Who can Fool More of the People for More of the Time

Every four years elections are held to elect a President. However there many fundamentals flaws with the way this process is setup one of which is the unique and mysterious electoral system. I came across an interesting articles this weekend on why the US election may present a good opportunity to buy US stocks. From an article by Rowan Dartington’s Guy Stephens at FE Trustnet:

What marks this US election out as extraordinary is that both candidates already have enough revealed skeletons to fill a cemetery, and the really scary thing is that the victor will lead the most powerful nation in the world.

In most open democracies, neither candidate would have even made the starting blocks. No wonder Jeremy Paxman delivered a documentary the other week asking the question as to how the US electoral system has produced two of the most hated candidates in history.

This is why you cannot rule out Trump because the choice literally is between an apparent sexist bigot and an establishment figure with suspected acts of dishonesty with regard to confidential matters of state. Neither scores highly on the ‘fit to govern’ scale.

One feature that should be at the forefront of many voters’ minds is how that individual will represent the country on the world stage as an international statesman/woman.

However, we are all aware of how introspective the typical US citizen can be and so perhaps it is no surprise that the US voter doesn’t appear reviled like much of the rest of the world.  Arguably, this is where Theresa May scores highly compared to Jeremy Corbyn.

There is also little doubt as to how Angela Merkel of Germany, Francois Hollande of France, Shinzo Abe of Japan and Xi Jinping of China rank in terms of international charismatic leaders.

Regardless of one’s political persuasion the likes of Margaret Thatcher and Tony Blair commanded great respect on the world stage and raised the profile of the UK above our natural ranking. The US electoral system has jettisoned all the worthy alternatives in this area which is odd.

In many other democracies the voters choose the party and the party members select their leader – in the US the voter is choosing the president based on simplistic measures watered down for the public and it really is a case of who can fool more of the people for more of the time rather than far more complex and unknown issues only fully understood within the walls of Congress.

When US citizens are interviewed as to which way they are going to vote, they say Trump or Clinton, not especially Democrat or Republican. In the UK, we vote for the party and consider their policies, with far less emphasis on the prime minister.

Promoting either of these US candidates to this elite club, in the most powerful position on the world state beggars belief and credibility for the US as a nation.
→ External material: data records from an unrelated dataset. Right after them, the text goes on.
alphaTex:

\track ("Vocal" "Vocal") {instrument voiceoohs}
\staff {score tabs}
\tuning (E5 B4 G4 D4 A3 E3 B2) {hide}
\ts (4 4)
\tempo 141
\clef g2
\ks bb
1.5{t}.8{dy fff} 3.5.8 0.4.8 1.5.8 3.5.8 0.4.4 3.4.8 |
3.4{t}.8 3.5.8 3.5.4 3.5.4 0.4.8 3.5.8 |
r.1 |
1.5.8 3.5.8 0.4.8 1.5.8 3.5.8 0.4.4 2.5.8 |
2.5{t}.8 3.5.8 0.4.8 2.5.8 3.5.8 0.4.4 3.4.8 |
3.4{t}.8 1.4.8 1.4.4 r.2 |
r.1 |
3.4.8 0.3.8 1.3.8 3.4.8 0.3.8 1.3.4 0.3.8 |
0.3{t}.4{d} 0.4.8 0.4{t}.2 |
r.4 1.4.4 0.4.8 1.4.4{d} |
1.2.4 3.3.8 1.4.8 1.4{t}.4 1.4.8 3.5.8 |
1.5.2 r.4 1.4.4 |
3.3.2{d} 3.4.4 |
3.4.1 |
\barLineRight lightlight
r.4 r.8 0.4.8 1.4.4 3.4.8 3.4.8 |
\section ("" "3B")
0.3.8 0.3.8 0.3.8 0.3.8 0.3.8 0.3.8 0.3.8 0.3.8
An election should be about the party and its policies, not one individual and what a choice!

Source: Why investors will need cash after a Clinton or Trump victory, FE Trustnet

From A tale of two Americas by Varghese K.George at The Hindu:

Three months after Reagan made his Berlin speech, on September 2, 1987, Mr. Trump — then a 41-year-old real estate tycoon — made his first move that could be called political. He took out an advertisement in the New York papers on the “stupidity” of American politicians and spoke to CNN’s Larry King in an interview. What he said proves that what has not changed in the last 30 years are Mr. Trump’s world view, words, and style.

He told Mr. King: “Looking at our own stupidity, other countries are laughing at us. This is a great country. But we have stupid leaders… The country is losing $200 billion a year [in trade deficit]… Japan, Saudi Arabia… these are countries that would be wiped off the face of the earth if it were not for the U.S.A. This country will go bust in a couple of years. Japan and all these countries must pay for protection.” He was asked whether America should protect its trade through protectionist policies or by making its businesses more competitive. “There is no free trade in the world, it is virtually impossible for an American company to go and do business in Japan or Saudi Arabia. In the meantime Japan is coming to this country and buying up all of Manhattan,” he said. He added: “Our farmers are dying, the homeless are all over the streets of our cities… We give so much money to the wealthiest countries of the world, but we can’t take care of our own people — the poor, the sick, homeless, the farmers, those people we are not helping.”